◆ **Work order**
Where in the records does the word "system" appear? Copy each line that holds it.

::: Records to process

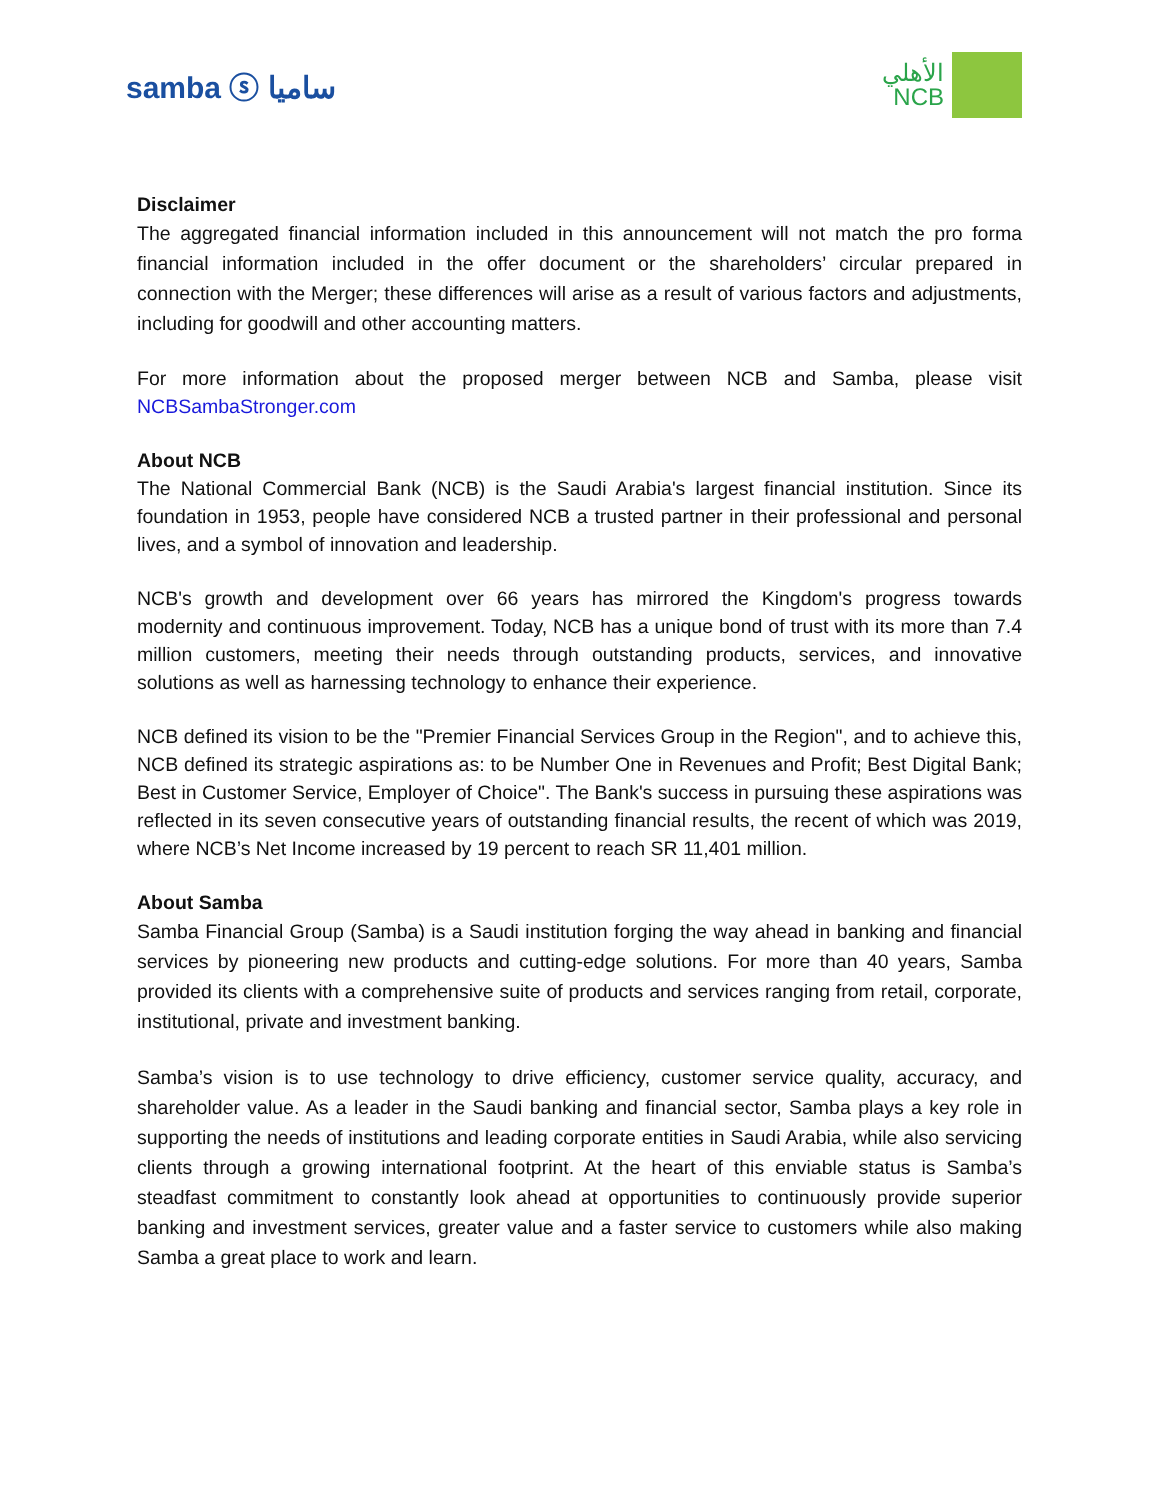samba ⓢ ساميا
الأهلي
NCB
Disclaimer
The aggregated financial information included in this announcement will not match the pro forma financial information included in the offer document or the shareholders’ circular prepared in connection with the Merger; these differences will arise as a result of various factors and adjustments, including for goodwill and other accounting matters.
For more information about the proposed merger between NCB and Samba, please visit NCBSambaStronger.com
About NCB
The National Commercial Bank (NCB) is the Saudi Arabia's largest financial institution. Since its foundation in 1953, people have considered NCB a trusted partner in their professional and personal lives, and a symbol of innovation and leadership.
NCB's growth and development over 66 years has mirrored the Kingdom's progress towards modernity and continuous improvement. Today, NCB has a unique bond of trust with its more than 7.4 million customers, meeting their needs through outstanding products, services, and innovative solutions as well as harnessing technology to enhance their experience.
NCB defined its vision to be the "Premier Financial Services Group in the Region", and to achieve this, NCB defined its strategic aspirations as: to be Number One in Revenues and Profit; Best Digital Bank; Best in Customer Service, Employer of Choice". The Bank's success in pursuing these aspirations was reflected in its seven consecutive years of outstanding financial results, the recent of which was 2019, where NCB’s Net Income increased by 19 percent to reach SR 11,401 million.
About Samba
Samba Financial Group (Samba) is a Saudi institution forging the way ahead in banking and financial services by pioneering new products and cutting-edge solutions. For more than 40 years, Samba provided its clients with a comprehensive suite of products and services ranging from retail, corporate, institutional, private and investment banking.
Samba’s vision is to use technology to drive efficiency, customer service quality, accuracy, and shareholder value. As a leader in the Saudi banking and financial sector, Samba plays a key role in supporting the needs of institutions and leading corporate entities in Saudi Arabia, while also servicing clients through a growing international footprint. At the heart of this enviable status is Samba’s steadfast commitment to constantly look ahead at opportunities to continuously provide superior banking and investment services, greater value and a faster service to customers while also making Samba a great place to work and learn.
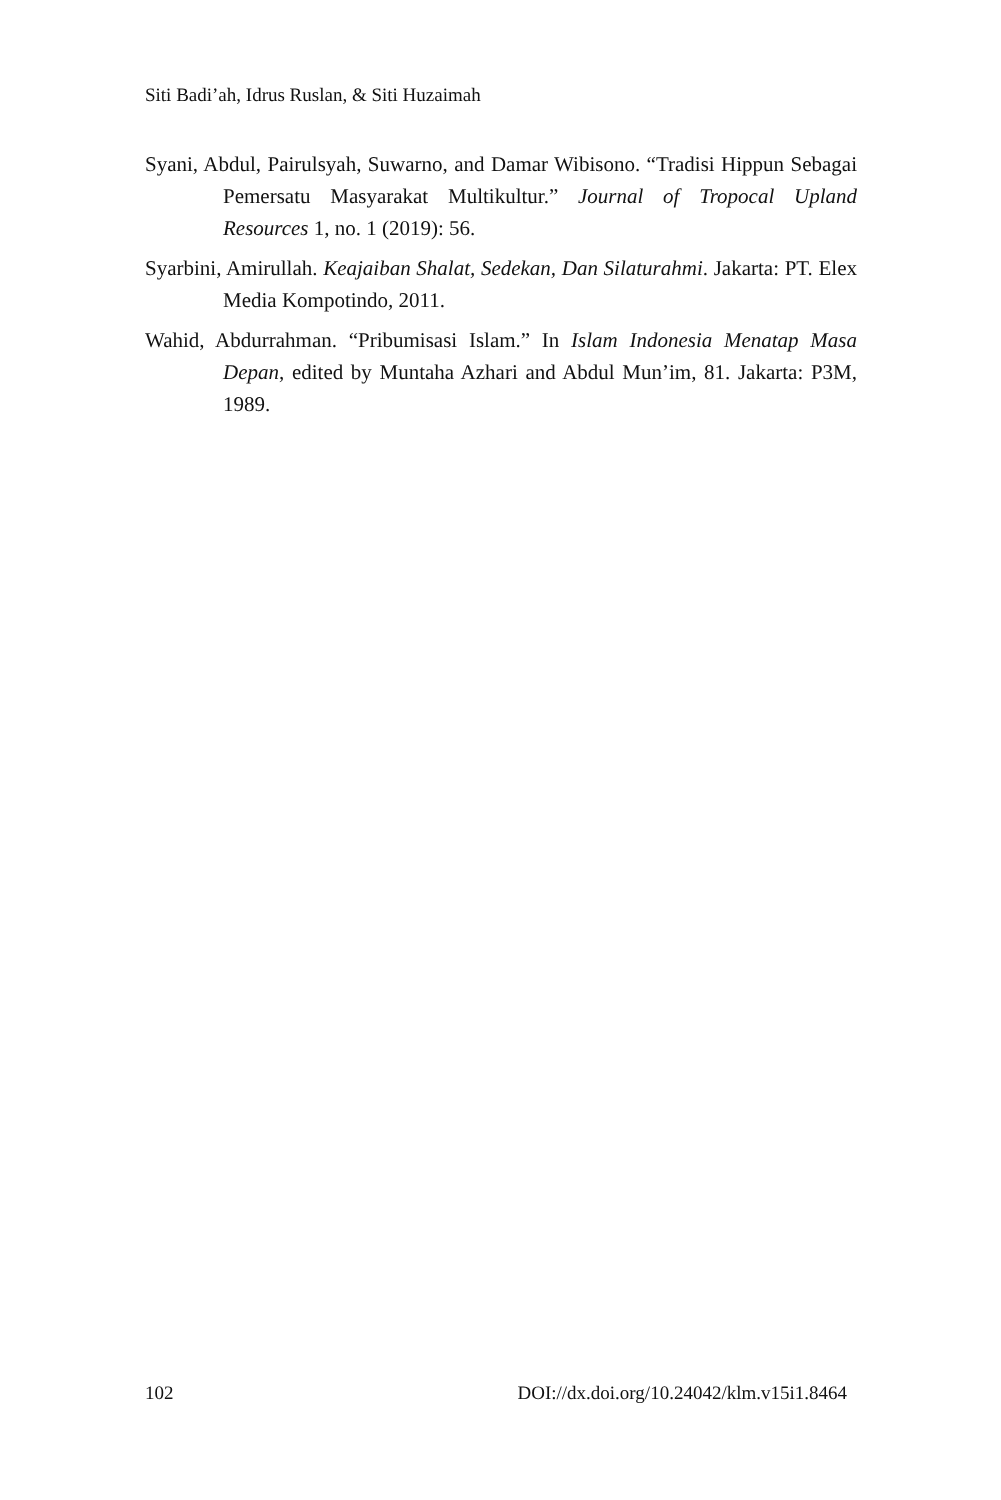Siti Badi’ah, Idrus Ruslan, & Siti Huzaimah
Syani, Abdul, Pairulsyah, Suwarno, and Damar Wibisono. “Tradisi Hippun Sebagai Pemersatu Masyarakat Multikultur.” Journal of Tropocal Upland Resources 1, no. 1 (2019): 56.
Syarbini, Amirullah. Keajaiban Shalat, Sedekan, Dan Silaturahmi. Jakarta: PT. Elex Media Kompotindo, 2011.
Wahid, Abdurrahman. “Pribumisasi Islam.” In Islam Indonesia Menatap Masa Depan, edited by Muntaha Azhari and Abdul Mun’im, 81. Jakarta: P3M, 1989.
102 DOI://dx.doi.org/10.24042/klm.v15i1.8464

::::::
::: Records to process

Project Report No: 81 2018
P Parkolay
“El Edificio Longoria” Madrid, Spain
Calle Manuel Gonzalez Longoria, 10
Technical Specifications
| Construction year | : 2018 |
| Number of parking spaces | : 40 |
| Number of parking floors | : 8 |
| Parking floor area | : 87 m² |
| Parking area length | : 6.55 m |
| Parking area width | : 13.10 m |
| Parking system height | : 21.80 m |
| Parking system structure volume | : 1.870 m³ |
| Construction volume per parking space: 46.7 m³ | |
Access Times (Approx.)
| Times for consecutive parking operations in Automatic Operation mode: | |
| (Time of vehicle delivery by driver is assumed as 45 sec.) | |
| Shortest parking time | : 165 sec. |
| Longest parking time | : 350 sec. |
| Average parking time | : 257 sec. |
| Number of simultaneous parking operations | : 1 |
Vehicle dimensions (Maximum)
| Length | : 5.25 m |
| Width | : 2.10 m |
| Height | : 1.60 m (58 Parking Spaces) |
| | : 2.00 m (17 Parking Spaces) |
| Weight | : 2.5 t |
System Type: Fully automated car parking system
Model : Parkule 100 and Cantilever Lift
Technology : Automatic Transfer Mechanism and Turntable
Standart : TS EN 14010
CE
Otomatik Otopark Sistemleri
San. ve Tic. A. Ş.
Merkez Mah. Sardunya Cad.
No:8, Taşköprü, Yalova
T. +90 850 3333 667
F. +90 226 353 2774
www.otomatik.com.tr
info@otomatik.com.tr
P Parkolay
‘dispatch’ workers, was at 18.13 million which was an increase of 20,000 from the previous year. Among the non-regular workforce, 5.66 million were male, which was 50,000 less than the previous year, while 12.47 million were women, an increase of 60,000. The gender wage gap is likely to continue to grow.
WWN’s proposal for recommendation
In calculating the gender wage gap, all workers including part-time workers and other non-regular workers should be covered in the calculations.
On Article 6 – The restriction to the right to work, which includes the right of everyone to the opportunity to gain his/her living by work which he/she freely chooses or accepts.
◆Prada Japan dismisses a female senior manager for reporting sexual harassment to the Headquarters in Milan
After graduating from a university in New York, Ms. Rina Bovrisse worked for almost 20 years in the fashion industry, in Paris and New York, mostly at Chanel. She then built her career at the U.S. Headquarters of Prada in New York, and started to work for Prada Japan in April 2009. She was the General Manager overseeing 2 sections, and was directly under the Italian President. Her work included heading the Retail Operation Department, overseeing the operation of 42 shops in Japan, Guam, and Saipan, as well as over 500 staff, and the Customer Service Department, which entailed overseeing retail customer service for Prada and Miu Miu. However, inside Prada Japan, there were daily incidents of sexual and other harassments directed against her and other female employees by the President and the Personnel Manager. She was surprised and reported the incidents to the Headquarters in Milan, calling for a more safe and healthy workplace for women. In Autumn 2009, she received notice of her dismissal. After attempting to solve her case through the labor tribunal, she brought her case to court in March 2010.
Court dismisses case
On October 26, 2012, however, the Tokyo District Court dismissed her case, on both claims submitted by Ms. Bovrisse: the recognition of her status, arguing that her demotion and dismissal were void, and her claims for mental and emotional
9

::::::
::: Records to process

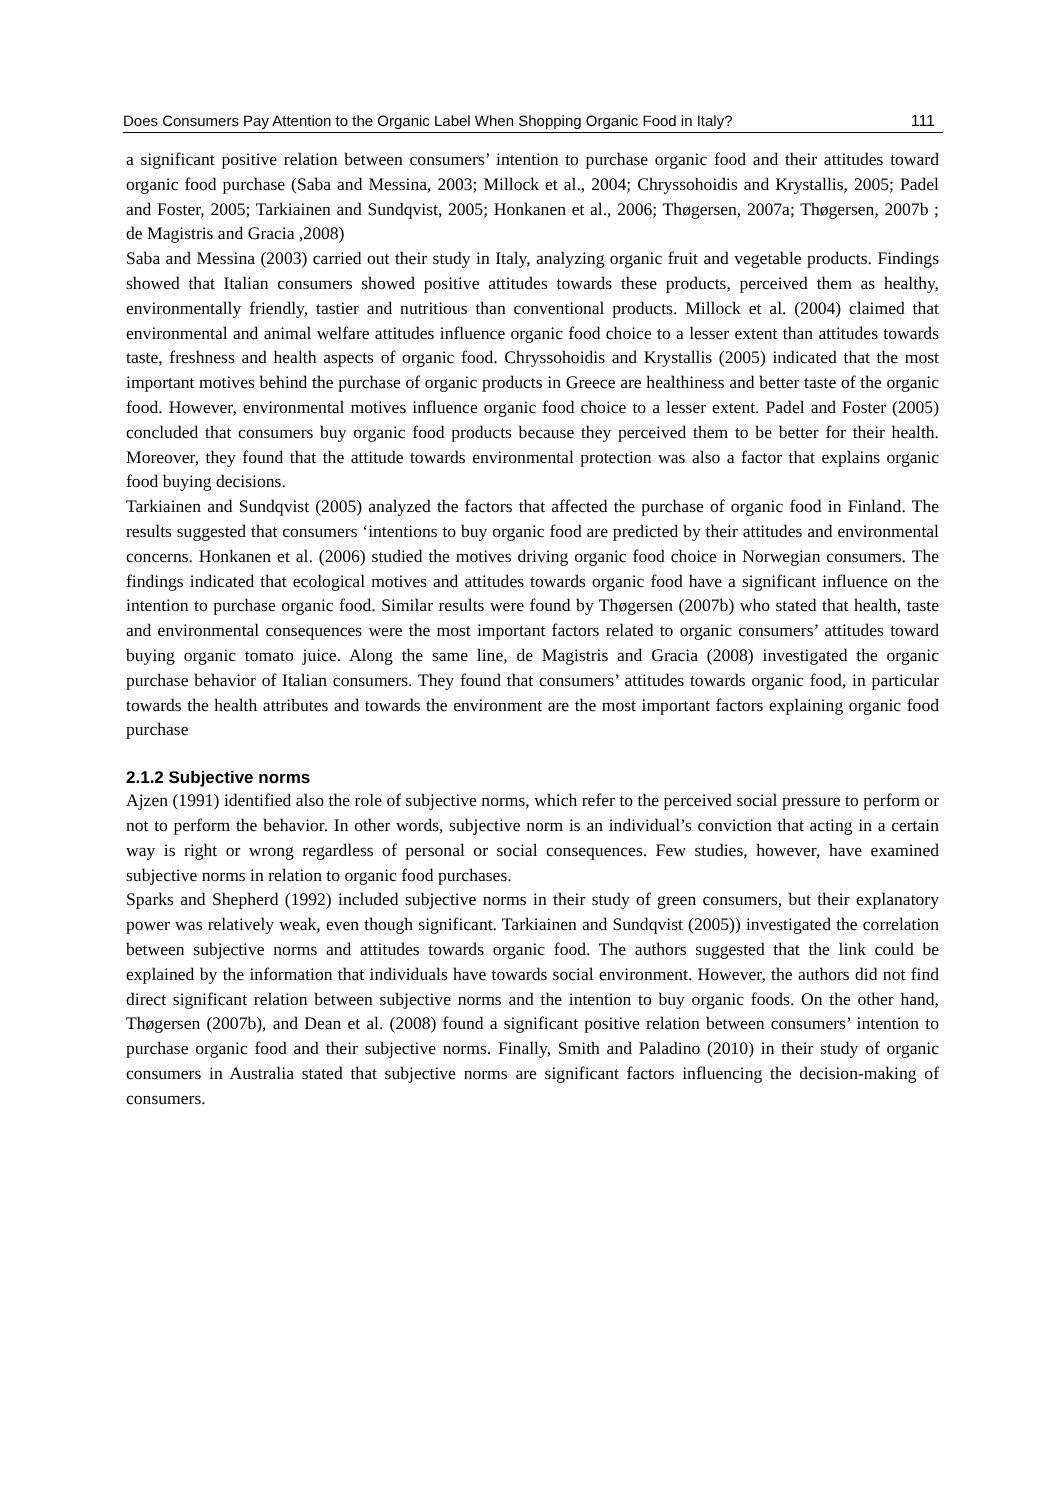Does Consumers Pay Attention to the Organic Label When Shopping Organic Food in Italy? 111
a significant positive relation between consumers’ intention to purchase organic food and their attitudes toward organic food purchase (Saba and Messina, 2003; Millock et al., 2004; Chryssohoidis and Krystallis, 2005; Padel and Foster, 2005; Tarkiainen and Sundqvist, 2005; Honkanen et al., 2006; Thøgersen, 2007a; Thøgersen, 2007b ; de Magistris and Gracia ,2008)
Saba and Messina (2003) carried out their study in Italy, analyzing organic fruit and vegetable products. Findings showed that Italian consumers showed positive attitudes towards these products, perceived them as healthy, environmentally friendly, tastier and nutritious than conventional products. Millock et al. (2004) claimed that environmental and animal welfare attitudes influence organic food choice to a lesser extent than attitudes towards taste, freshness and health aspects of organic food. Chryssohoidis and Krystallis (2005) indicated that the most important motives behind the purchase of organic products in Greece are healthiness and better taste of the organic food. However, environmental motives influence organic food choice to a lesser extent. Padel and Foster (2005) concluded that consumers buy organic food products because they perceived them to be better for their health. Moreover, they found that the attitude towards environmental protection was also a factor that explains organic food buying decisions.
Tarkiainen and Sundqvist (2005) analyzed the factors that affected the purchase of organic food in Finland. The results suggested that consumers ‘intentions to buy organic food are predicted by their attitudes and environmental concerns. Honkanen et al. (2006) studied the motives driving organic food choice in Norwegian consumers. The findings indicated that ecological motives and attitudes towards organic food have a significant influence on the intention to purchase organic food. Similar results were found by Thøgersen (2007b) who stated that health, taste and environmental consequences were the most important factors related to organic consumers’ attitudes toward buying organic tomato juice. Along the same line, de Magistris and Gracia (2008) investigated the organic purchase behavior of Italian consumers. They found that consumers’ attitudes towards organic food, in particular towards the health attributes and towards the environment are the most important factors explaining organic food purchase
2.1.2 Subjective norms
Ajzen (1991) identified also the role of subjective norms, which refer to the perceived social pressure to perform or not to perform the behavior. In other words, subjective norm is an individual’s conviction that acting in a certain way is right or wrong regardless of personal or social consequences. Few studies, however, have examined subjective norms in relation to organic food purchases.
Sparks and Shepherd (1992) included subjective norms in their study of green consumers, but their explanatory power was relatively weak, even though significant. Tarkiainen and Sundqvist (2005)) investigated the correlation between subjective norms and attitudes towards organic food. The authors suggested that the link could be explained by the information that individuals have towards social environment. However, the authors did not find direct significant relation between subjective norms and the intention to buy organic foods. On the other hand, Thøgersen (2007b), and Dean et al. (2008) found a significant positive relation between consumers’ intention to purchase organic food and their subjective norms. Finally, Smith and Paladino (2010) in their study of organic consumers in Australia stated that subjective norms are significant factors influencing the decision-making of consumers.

::::::

◆ **Expected answer**
| Parking system height | : 21.80 m |
| Parking system structure volume | : 1.870 m³ |
System Type: Fully automated car parking system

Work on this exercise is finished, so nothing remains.